Paragraph-level compliance audit trails for RAG pipelines
Project description
TrailRAG
Compliance audit layer for RAG pipelines built on rag_control. Regulators in EU AI Act / GDPR / HIPAA-regulated industries need more than a response — they need to know which document, which page, and which model version produced it. TrailRAG intercepts every retrieval call, traces each chunk to its source, and writes an immutable audit record before returning the result.
The Problem
"The AI referenced this document" is not sufficient. Regulators need: the AI extracted $2.5M from page 7, paragraph 3 of insurance_policy_v2.pdf, version 2026-01-15, at 04:32:59 UTC, by user analyst_001.

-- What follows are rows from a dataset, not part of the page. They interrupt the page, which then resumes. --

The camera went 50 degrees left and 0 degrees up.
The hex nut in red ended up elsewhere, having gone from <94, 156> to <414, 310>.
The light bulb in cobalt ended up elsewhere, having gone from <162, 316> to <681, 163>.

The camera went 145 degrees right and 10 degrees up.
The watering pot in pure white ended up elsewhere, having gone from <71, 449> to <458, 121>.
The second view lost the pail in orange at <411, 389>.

Starting August 2026, EU AI Act enforcement makes this non-negotiable:
- Art. 30 — High-risk AI systems must log every inference: input, output, retrieved sources, model identity, timestamp, and the user who triggered it.

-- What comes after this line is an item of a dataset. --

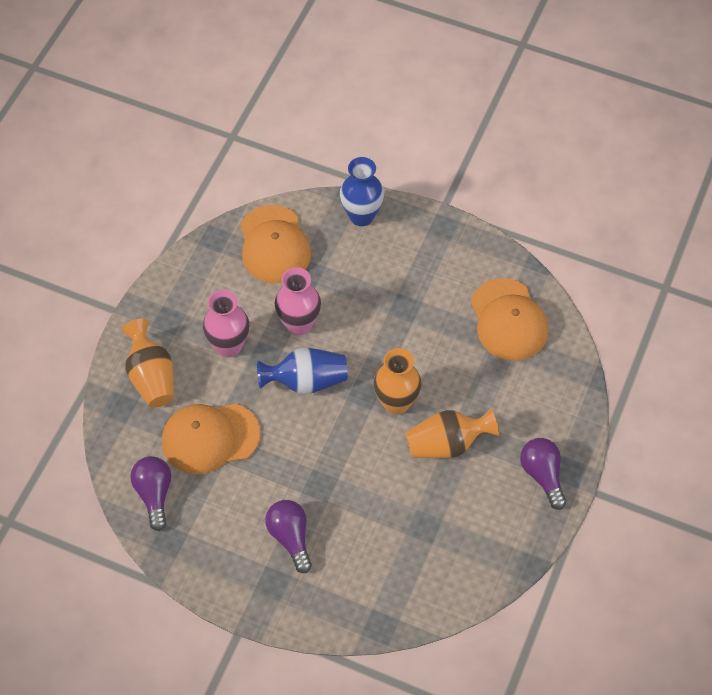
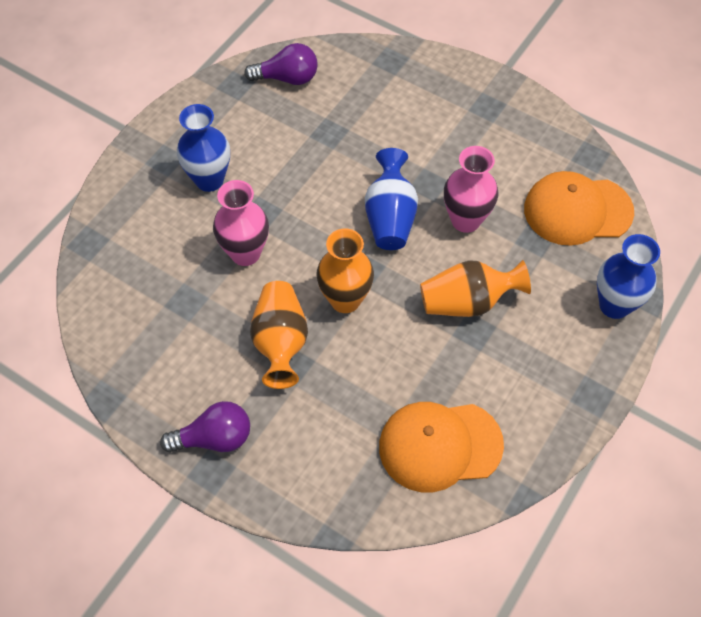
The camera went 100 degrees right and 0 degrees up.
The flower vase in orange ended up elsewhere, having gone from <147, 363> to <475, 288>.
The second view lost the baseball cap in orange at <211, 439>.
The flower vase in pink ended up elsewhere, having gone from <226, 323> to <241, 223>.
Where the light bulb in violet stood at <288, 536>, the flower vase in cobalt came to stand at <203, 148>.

- GDPR Art. 30 — Records of processing activities must identify the data subject, legal basis, and retention period for every automated decision.
- HIPAA §164.312(b) — Audit controls must record activity in systems that touch PHI, including AI-generated responses citing medical records.
Quick Start
pip install trailrag
from trailrag import TrailRAGEngine
engine = TrailRAGEngine(
base_engine=your_rag_control_engine,
jurisdiction="GDPR", # sets retention period automatically
db_url="postgresql://user:pw@host/db", # or "sqlite:///audit.db" for dev
)
result = engine.run(query="What is the fire coverage limit?", user_context=ctx)

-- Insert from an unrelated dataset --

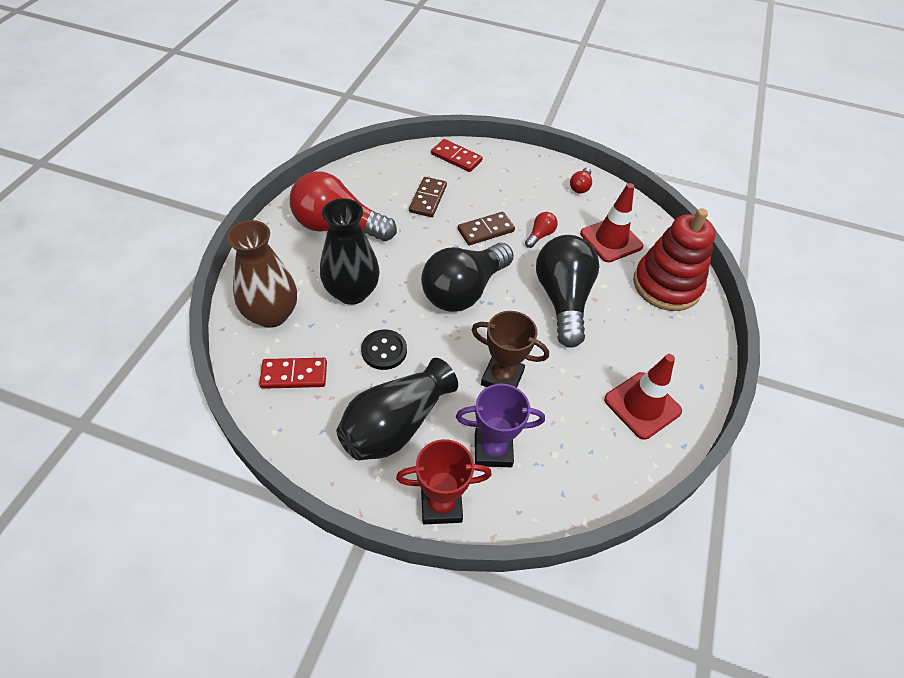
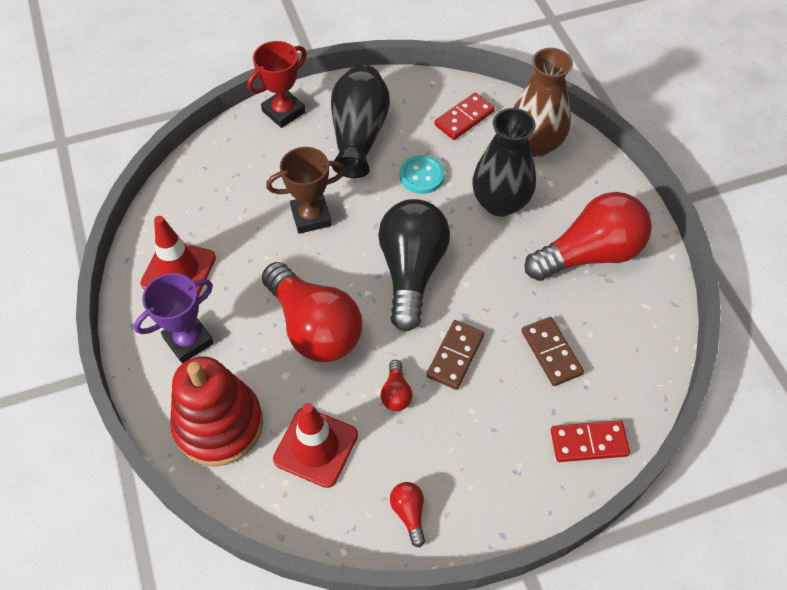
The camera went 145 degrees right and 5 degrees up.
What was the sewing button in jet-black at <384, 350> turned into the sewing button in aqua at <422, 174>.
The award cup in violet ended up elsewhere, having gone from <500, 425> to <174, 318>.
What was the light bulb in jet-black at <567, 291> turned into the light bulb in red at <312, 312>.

print(result.audit_id) # 01KNZZDS0161Z4VEWVVV0REP0A
print(result.chunk_records) # [{chunk_id, doc_id, page_number, score, ...}, ...]
What Gets Logged
{
"audit_id": "01KNZZDS0161Z4VEWVVV0REP0A",
"timestamp_utc": "2026-04-12T04:32:59Z",
"user_id": "analyst_001",
"jurisdiction": "GDPR",
"retention_until": "2026-10-09T04:32:59Z",
"model_name": "gpt-4o",
"prompt_hash": "880d6f35...",
"query_text": "What is the fire coverage limit?",
"retrieved_chunks": [
{
"doc_id": "insurance_policy_v2.pdf",
"doc_version": "2026-01-15",
"page_number": 7,
"similarity_score": 0.91,
"retrieval_rank": 1
}
],
"response_hash": "7eb675c8...",
"total_tokens": 252,
"retrieval_latency_ms": 13.4,
"total_latency_ms": 161.2
}
Audit records are append-only. The only deletion path is purge_expired(), which removes records past their retention_until. store.delete() always raises ComplianceViolationError.
Compliance Coverage
| Regulation | Key Requirement | TrailRAG Field |
|---|---|---|
| EU AI Act Art. 30 | Decision traceability per inference | retrieved_chunks → page_number, doc_id, similarity_score |
| GDPR Art. 30 | Records of processing activities | user_id, timestamp_utc, retention_until |
| HIPAA §164.312(b) | Audit controls for PHI systems | audit_id + append-only store |
| BASEL III | Credit risk model documentation | model_version, prompt_hash, temperature |
Retention is set automatically: GDPR → 180 days, HIPAA → 6 years, EU AI Act → 10 years, SOC 2 → 1 year.
GDPR Subject Access Requests (Art. 15)
records = store.get_by_user("analyst_001", from_date=start, to_date=end)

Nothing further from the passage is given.